### Activity
Convert the text of every entry below into a JSON list of strings, with one string for each line and blank lines left out.

### Extracted information
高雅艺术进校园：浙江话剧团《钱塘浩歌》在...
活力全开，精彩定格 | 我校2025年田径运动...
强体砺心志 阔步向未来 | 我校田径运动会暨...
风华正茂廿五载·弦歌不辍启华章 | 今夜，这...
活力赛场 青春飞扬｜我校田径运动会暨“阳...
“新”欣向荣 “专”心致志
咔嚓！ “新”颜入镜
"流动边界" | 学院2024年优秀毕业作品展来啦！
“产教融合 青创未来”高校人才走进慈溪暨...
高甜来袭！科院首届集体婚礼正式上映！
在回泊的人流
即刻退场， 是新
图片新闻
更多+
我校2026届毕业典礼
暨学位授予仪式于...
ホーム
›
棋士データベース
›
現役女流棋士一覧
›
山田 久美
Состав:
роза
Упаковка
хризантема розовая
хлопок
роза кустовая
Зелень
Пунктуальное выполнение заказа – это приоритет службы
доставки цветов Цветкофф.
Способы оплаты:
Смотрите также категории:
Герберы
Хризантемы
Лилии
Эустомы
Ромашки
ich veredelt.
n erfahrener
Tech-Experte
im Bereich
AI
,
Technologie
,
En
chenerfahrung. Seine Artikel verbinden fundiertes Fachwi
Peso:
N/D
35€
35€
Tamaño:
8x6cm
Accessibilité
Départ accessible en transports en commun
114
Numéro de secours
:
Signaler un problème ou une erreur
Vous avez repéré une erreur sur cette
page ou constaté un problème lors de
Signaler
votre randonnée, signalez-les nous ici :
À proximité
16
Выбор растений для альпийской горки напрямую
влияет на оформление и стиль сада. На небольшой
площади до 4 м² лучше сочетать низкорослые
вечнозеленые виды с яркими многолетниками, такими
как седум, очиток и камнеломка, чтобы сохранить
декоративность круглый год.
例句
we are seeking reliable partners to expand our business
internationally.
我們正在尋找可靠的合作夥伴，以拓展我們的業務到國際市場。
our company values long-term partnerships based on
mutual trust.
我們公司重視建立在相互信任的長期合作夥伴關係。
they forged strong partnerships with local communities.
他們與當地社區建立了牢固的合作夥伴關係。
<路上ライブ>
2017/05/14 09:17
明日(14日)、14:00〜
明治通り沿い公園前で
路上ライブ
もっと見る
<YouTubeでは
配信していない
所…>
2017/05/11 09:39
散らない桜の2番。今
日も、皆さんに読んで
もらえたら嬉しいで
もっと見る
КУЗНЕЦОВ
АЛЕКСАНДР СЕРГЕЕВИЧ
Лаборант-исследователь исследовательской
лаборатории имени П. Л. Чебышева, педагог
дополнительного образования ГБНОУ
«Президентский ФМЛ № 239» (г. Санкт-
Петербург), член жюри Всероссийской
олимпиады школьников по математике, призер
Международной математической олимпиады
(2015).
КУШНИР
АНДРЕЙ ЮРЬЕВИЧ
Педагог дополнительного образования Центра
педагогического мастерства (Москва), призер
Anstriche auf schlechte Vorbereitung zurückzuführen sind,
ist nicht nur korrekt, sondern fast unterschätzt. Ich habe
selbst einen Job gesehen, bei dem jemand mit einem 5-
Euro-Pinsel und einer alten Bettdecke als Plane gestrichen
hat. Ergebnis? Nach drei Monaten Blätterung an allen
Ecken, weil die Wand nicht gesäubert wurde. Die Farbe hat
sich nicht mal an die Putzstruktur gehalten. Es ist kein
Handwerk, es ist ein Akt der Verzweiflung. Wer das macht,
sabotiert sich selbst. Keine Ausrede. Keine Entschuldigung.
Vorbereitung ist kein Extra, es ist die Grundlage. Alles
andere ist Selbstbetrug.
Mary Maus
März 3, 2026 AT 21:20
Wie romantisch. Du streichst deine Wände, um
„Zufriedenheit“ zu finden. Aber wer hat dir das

### Result of the task
[
  "高雅艺术进校园：浙江话剧团《钱塘浩歌》在...",
  "活力全开，精彩定格 | 我校2025年田径运动...",
  "强体砺心志 阔步向未来 | 我校田径运动会暨...",
  "风华正茂廿五载·弦歌不辍启华章 | 今夜，这...",
  "活力赛场 青春飞扬｜我校田径运动会暨“阳...",
  "“新”欣向荣 “专”心致志",
  "咔嚓！ “新”颜入镜",
  "\"流动边界\" | 学院2024年优秀毕业作品展来啦！",
  "“产教融合 青创未来”高校人才走进慈溪暨...",
  "高甜来袭！科院首届集体婚礼正式上映！",
  "在回泊的人流",
  "即刻退场， 是新",
  "图片新闻",
  "更多+",
  "我校2026届毕业典礼",
  "暨学位授予仪式于...",
  "ホーム",
  "›",
  "棋士データベース",
  "›",
  "現役女流棋士一覧",
  "›",
  "山田 久美",
  "Состав:",
  "роза",
  "Упаковка",
  "хризантема розовая",
  "хлопок",
  "роза кустовая",
  "Зелень",
  "Пунктуальное выполнение заказа – это приоритет службы",
  "доставки цветов Цветкофф.",
  "Способы оплаты:",
  "Смотрите также категории:",
  "Герберы",
  "Хризантемы",
  "Лилии",
  "Эустомы",
  "Ромашки",
  "ich veredelt.",
  "n erfahrener",
  "Tech-Experte",
  "im Bereich",
  "AI",
  ",",
  "Technologie",
  ",",
  "En",
  "chenerfahrung. Seine Artikel verbinden fundiertes Fachwi",
  "Peso:",
  "N/D",
  "35€",
  "35€",
  "Tamaño:",
  "8x6cm",
  "Accessibilité",
  "Départ accessible en transports en commun",
  "114",
  "Numéro de secours",
  ":",
  "Signaler un problème ou une erreur",
  "Vous avez repéré une erreur sur cette",
  "page ou constaté un problème lors de",
  "Signaler",
  "votre randonnée, signalez-les nous ici :",
  "À proximité",
  "16",
  "Выбор растений для альпийской горки напрямую",
  "влияет на оформление и стиль сада. На небольшой",
  "площади до 4 м² лучше сочетать низкорослые",
  "вечнозеленые виды с яркими многолетниками, такими",
  "как седум, очиток и камнеломка, чтобы сохранить",
  "декоративность круглый год.",
  "例句",
  "we are seeking reliable partners to expand our business",
  "internationally.",
  "我們正在尋找可靠的合作夥伴，以拓展我們的業務到國際市場。",
  "our company values long-term partnerships based on",
  "mutual trust.",
  "我們公司重視建立在相互信任的長期合作夥伴關係。",
  "they forged strong partnerships with local communities.",
  "他們與當地社區建立了牢固的合作夥伴關係。",
  "<路上ライブ>",
  "2017/05/14 09:17",
  "明日(14日)、14:00〜",
  "明治通り沿い公園前で",
  "路上ライブ",
  "もっと見る",
  "<YouTubeでは",
  "配信していない",
  "所…>",
  "2017/05/11 09:39",
  "散らない桜の2番。今",
  "日も、皆さんに読んで",
  "もらえたら嬉しいで",
  "もっと見る",
  "КУЗНЕЦОВ",
  "АЛЕКСАНДР СЕРГЕЕВИЧ",
  "Лаборант-исследователь исследовательской",
  "лаборатории имени П. Л. Чебышева, педагог",
  "дополнительного образования ГБНОУ",
  "«Президентский ФМЛ № 239» (г. Санкт-",
  "Петербург), член жюри Всероссийской",
  "олимпиады школьников по математике, призер",
  "Международной математической олимпиады",
  "(2015).",
  "КУШНИР",
  "АНДРЕЙ ЮРЬЕВИЧ",
  "Педагог дополнительного образования Центра",
  "педагогического мастерства (Москва), призер",
  "Anstriche auf schlechte Vorbereitung zurückzuführen sind,",
  "ist nicht nur korrekt, sondern fast unterschätzt. Ich habe",
  "selbst einen Job gesehen, bei dem jemand mit einem 5-",
  "Euro-Pinsel und einer alten Bettdecke als Plane gestrichen",
  "hat. Ergebnis? Nach drei Monaten Blätterung an allen",
  "Ecken, weil die Wand nicht gesäubert wurde. Die Farbe hat",
  "sich nicht mal an die Putzstruktur gehalten. Es ist kein",
  "Handwerk, es ist ein Akt der Verzweiflung. Wer das macht,",
  "sabotiert sich selbst. Keine Ausrede. Keine Entschuldigung.",
  "Vorbereitung ist kein Extra, es ist die Grundlage. Alles",
  "andere ist Selbstbetrug.",
  "Mary Maus",
  "März 3, 2026 AT 21:20",
  "Wie romantisch. Du streichst deine Wände, um",
  "„Zufriedenheit“ zu finden. Aber wer hat dir das"
]